While the integration of AI into the workplace is accelerating, Canadian employers are well aware that technology must not come at the expense of the human element, according to a recent report. Overall, 80% of Canadian business leaders agree that “keeping a human in the loop is important when using AI,” ADP previously reported.

How are teachers using AI in the classroom?

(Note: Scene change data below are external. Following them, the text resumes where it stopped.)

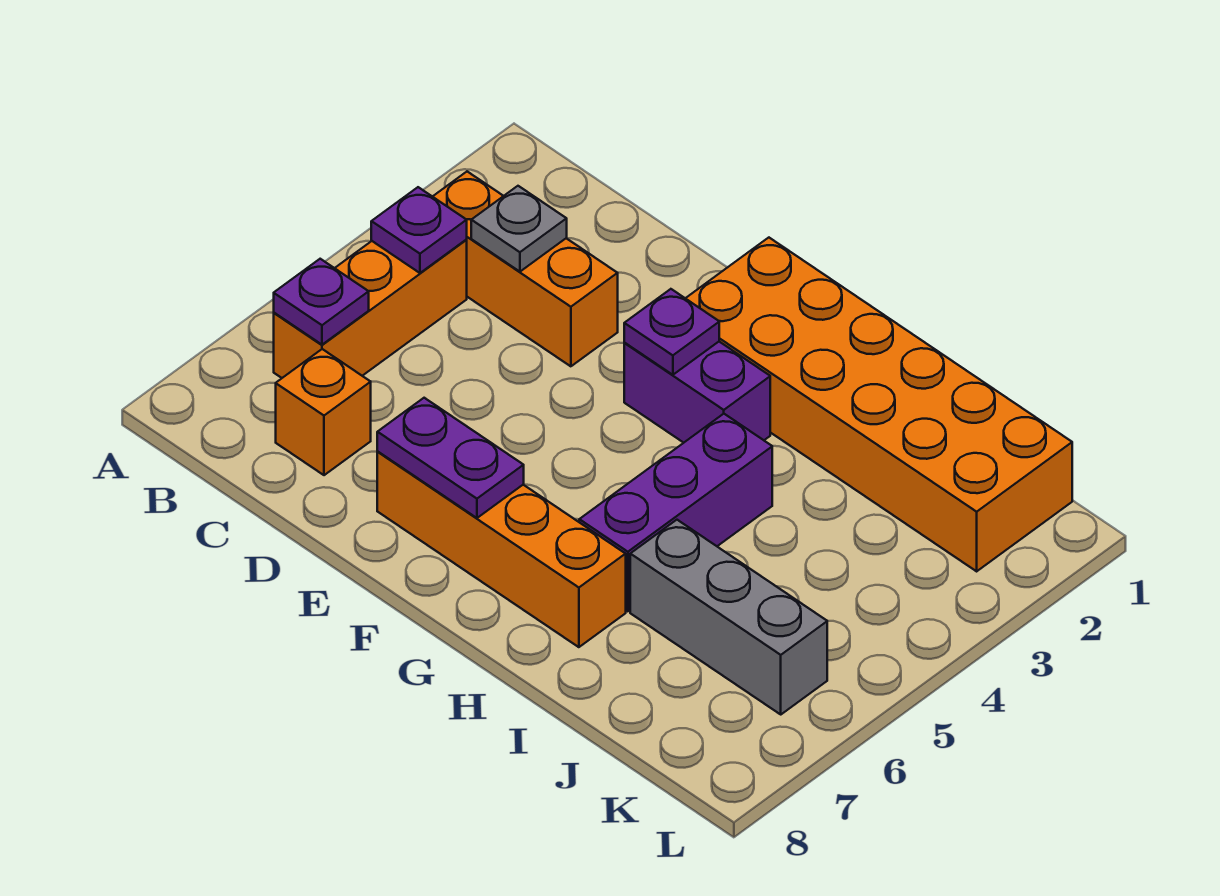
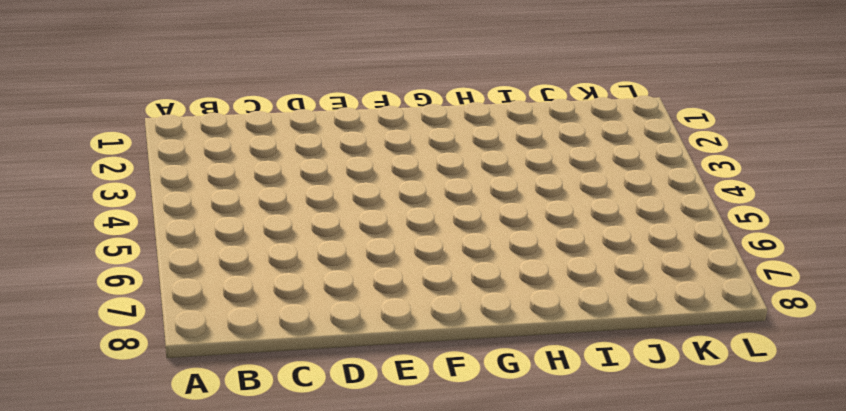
none -> orange 1x3 brick [433,172,618,366]
none -> orange 1x3 brick [274,240,467,378]
none -> orange 1x1 brick [276,349,371,475]

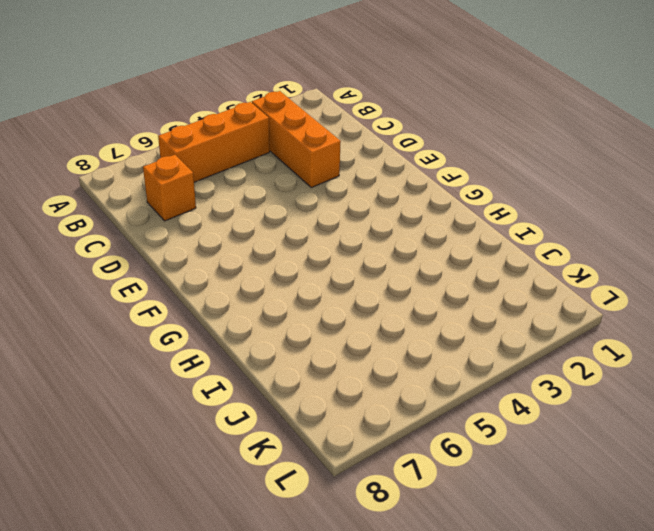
none -> orange 1x4 brick [377,452,626,647]
none -> orange 2x6 brick [686,238,1072,571]
none -> purple 1x2 brick [624,342,770,443]

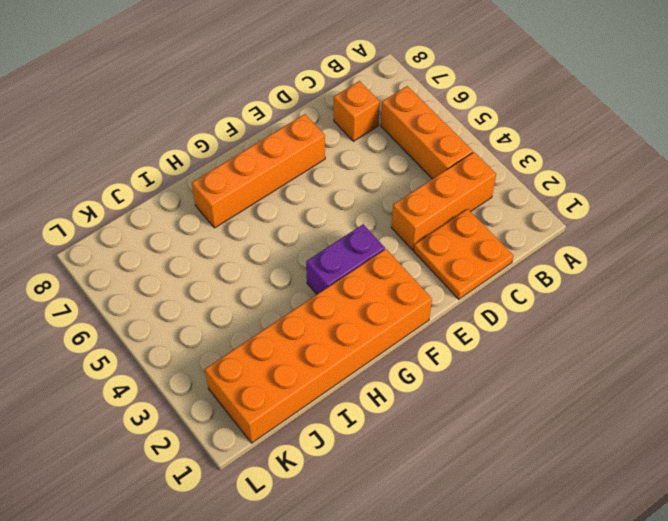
orange 2x2 plate [414,209,513,299] -> none
none -> purple 1x3 brick [579,414,772,611]
none -> grey 1x3 brick [630,520,827,714]
none -> purple 1x1 plate [371,187,467,273]

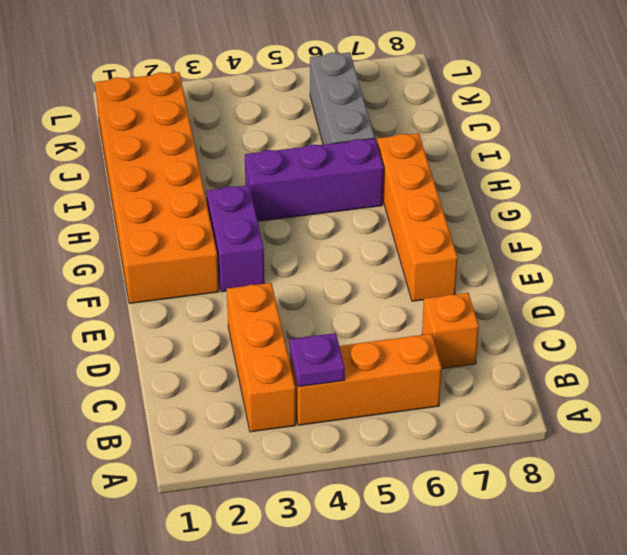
none -> purple 1x1 plate [274,259,369,345]
none -> grey 1x1 plate [471,186,567,272]
none -> purple 1x2 plate [377,398,524,518]

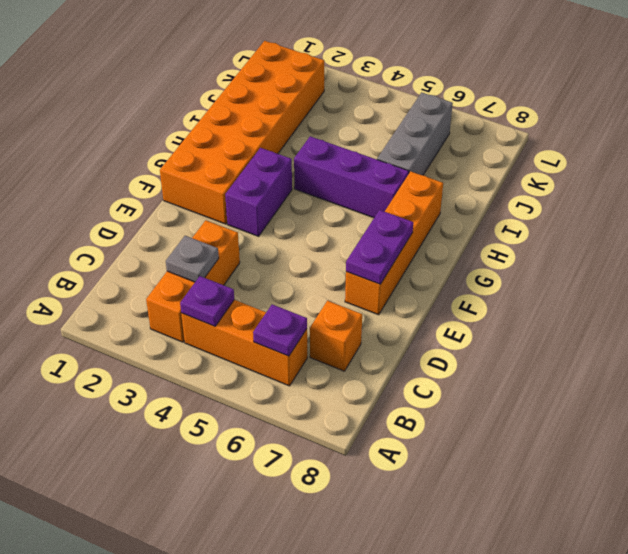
none -> purple 1x1 plate [624,289,719,375]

Here are some ways educators are using AI in the classroom, according to a CBC report:

1

AI teaching assistant trained on course materials (accessible 24/7 and grounded in the professor's own content)

2

Helping students understand course content by summarizing material, building sample exams and answering specific questions

3

Diagnosing learning gaps by having AI review past interactions to identify topics needing extra study

4

Replacing reaction papers with reaction dialogues where students submit AI chat transcripts about weekly readings

5

Assessing depth of engagement with readings by analysing students' AI conversations as evidence of intellectual struggle

6

Practising effective AI prompting as a skill alongside critical reading and writing

7

Generating code on the fly from student suggestions to create rapid, customised programming exercises

8

Adapting content into students' online vernacular (for example, translating slides into meme-style language) to increase memorability

9

Rapid lesson and exercise design, using AI to quickly generate programming examples and classroom activities

10

Teaching research into AI's benefits and drawbacks across industries as part of coursework

11

Co-creating course AI policies with students to define acceptable use and disclosure expectations

12

Redesigning assignments that AI can complete too easily, replacing them with tasks that better assess higher-order skills

13

Allowing AI use on some assignments with explicit disclosure requirements to reinforce transparency and ethics

14

Iteratively rethinking assessment and learning objectives to ensure they still measure genuine student learning in an AI-rich environment

15

Using AI's presence to foreground critical thinking and foundational skills like concise writing and bias detection

16

Normalising responsible AI use by openly discussing it, rather than ignoring it and driving use underground

Most employees using AI at work do not consider it reliable without human oversight, according to a previous report.